Posted by | avril 29, 2015 | Déclarations, Nouvelle | No Comments

Le projet du Centre multifonctionnel hante le conseil municipal depuis une bonne dizaine d’années maintenant. C’est là l’un des lourds héritages que nous a laissés l’ancien conseil municipal. Le 28 avril, lors du comité plénier, nos fonctionnaires nous revenaient avec un historique de ce dossier depuis 2005, une présentation et une analyse du dernier appel d’offres (qui, bien que moins élevé que le précédent appel d’offres, dépasse tout de même d’au moins 11 millions de dollars l’estimation des coûts) et trois options (l’abandon du projet, la construction malgré tout du Centre multifonctionnel originellement prévu OU une 3e option qui impliquerait un partenariat possible avec des investisseurs privés).

En ce qui me concerne, on ne m’a pas encore démontré qu’un tel projet, qui coûterait au minimum 75 millions de dollars (encore là, on sait par expérience que la plupart des projets de cette envergure ne se font jamais à l’intérieur des coûts envisagés et, en outre, il ne faudrait pas oublier les coûts annuels de 2 à 3 millions de dollars pour l’entretien, par la suite), on ne m’a pas démontré, dis-je, qu’un tel projet aurait des retombées économiques importantes pour Gatineau et encore moins qu’il amènerait à la ville des rentrées de taxes suffisantes pour compenser à la longue pour l’investissement fait par les contribuables. On sait déjà que nous devons investir plus de 1,3 milliard de dollars dans diverses infrastructures de base à Gatineau au cours des 10 prochaines années et qu’on n’a pas actuellement les revenus suffisants pour faire face à cette dure réalité (routes, aqueduc, égout, usines d’épuration, centres communautaires, parcs, etc.).  Bref, qu’il s’agisse d’un édifice pour abriter une équipe de hockey qui ne l’utiliserait qu’environ 15 % du temps ou qu’il s’agisse de spectacles ou d’événements (salon de l’automobile, etc.), on ne m’a pas convaincu qu’il y aurait un retour sur l’investissement suffisant pour m’amener à supporter un tel projet.

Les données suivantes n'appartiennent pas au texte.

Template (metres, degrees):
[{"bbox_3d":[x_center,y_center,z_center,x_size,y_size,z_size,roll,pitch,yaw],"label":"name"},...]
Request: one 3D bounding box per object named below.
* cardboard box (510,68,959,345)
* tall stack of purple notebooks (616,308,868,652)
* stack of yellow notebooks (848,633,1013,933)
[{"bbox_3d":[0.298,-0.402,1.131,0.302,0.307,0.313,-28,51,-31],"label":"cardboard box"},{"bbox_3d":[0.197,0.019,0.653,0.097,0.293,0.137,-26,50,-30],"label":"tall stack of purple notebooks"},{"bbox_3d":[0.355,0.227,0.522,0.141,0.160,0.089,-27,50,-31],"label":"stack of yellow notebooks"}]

Au cours des derniers mois, j’ai été régulièrement confronté à des fins de non-recevoir pour différents projets proposés et souhaités par les citoyens et résidants que je représente. La réponse était la plupart du temps négative, faute d’argent. Alors, doit-on engager un minimum de      75 millions de dollars dans un projet comme le Centre multifonctionnel planifié au détriment de besoins plus criants comme d’offrir de l’eau «non colorée», planter des arbres, installer des passages à niveau pour piétons, prolonger des pistes cyclables, que sais-je encore?

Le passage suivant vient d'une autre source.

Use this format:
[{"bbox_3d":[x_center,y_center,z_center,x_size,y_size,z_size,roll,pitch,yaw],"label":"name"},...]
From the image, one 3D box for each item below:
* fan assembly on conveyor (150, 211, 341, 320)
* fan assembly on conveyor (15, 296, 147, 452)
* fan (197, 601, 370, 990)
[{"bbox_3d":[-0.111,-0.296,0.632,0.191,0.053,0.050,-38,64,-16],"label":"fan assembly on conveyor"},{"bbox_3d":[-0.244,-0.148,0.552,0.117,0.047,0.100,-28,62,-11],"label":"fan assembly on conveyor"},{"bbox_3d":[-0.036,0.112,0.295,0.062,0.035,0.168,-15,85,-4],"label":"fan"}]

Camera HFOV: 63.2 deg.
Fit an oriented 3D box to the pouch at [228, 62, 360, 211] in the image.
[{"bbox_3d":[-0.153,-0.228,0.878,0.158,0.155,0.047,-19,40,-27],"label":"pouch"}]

J’étais déjà plus qu’hésitant face à un tel projet alors qu’il se chiffrait à près de 63 millions. Ma réponse est clairement NON, si ça doit en coûter   11 millions de plus… et en réalité, à la fin, probablement beaucoup plus.

Nos «experts» semblent incapables de nous expliquer l’écart monumental entre leur estimation des coûts… et les soumissions que nous avons reçues. Et cela m’inquiète profondément. Gatineau est-elle vraiment équipée pour gérer des projets de cette envergure à l’heure actuelle?

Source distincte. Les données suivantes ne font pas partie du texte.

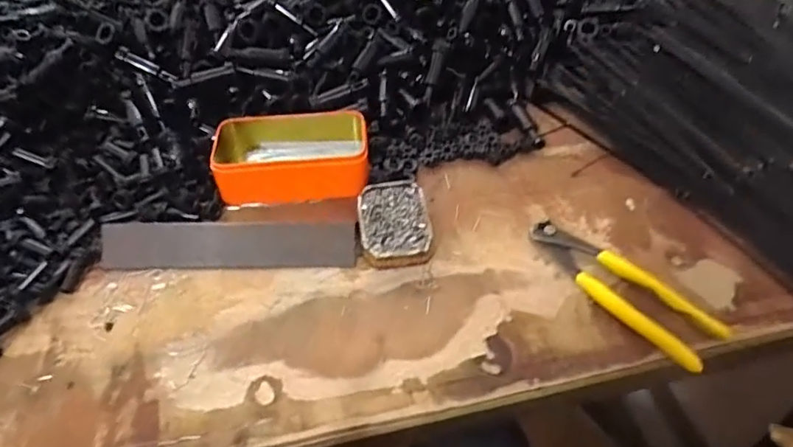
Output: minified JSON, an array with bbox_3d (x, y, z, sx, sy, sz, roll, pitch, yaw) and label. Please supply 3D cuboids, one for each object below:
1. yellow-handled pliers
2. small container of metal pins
[{"bbox_3d":[0.180,0.048,0.447,0.046,0.014,0.163,-31,53,-25],"label":"yellow-handled pliers"},{"bbox_3d":[-0.002,0.001,0.493,0.061,0.021,0.088,-6,47,-5],"label":"small container of metal pins"}]

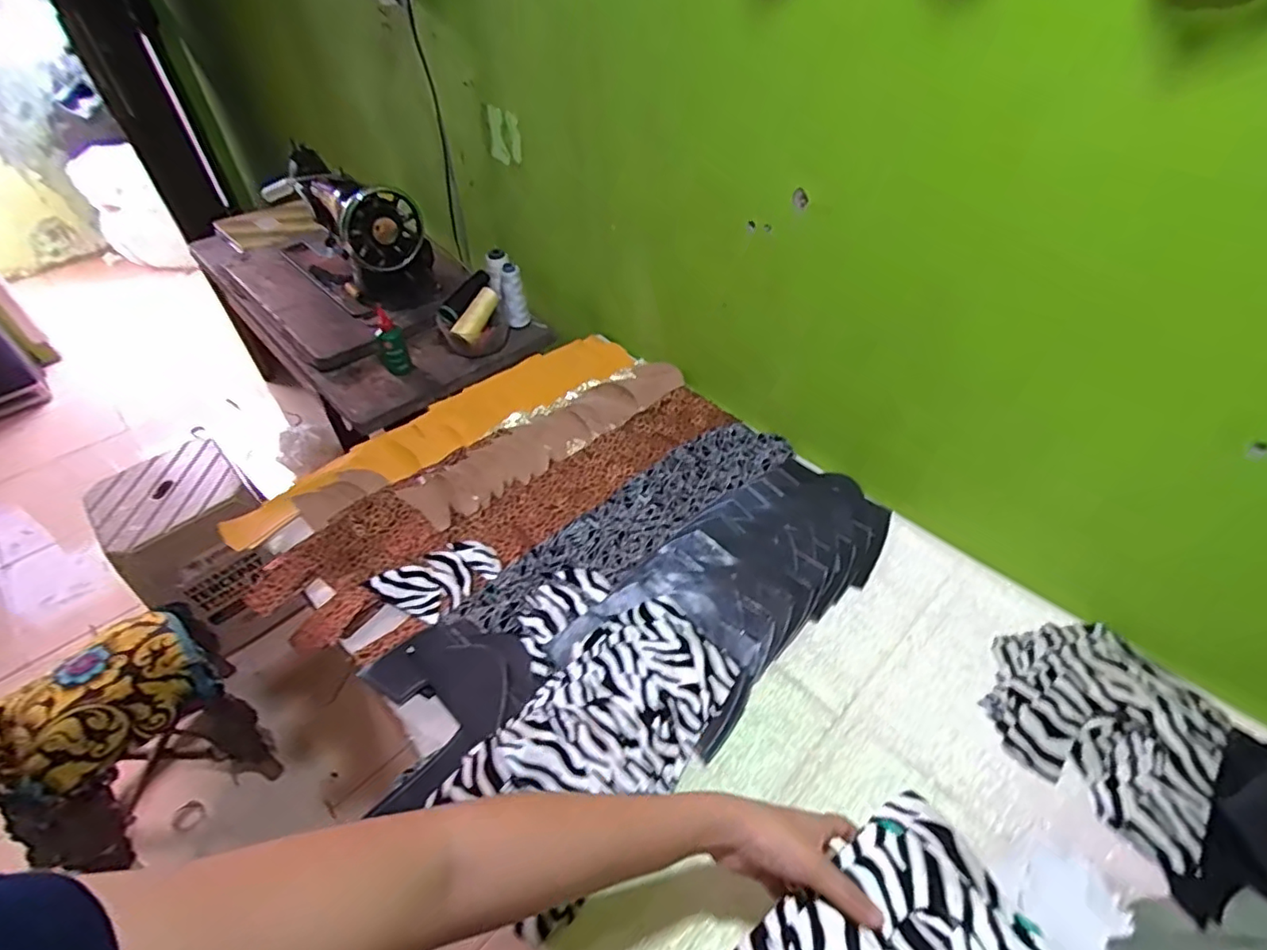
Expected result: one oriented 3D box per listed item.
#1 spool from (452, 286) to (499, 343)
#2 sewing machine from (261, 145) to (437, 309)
[{"bbox_3d":[-0.270,-0.275,1.043,0.041,0.031,0.118,14,60,17],"label":"spool"},{"bbox_3d":[-0.564,-0.469,1.159,0.405,0.218,0.150,32,54,27],"label":"sewing machine"}]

Certains avancent que le projet de Centre multifonctionnel est important pour l’identité gatinoise, parce qu’il permet de maintenir et de soutenir une équipe de hockey junior majeur, les Olympiques, et parce que ce projet nous permettrait de nous doter d’un édifice signature, le genre de bâtiment susceptible d’attirer les touristes. Je reconnais que l’architecture proposée a un certain caractère qui sort de l’ordinaire et j’espère qu’un jour Gatineau aura des édifices de cette trempe qu’on aimera présenter à nos visiteurs et dont on sera fier.  Cependant, je doute fort que le sentiment d’appartenance et l’identité de la majorité des Gatinois aient quoi que ce soit à voir avec un édifice-signature, une équipe de hockey ou une salle de spectacles.

Pour ma part, je préfère miser sur les services essentiels aux citoyens que je représente, sur leur qualité de vie au quotidien… et c’est à partir de là, de ce bien-être, que se développeront l’identité et le sens d’appartenance à la plus grande ville.

En conclusion, je suis disposé à considérer la 3e option, celle qui pourrait se faire en collaboration avec des investisseurs privés, mais tout dépendra du coût qui devra être absorbé par les citoyens de Gatineau… et au détriment de quoi. À mon avis, le moment est venu de mettre un terme à cette saga qui nous a déjà coûté assez cher en temps, en énergie, en débats et en argent. Il est bien dommage qu’au point de départ, il y a dix ans, on n’ait pas fait les études de marché appropriées; on n’en serait peut-être pas là aujourd’hui.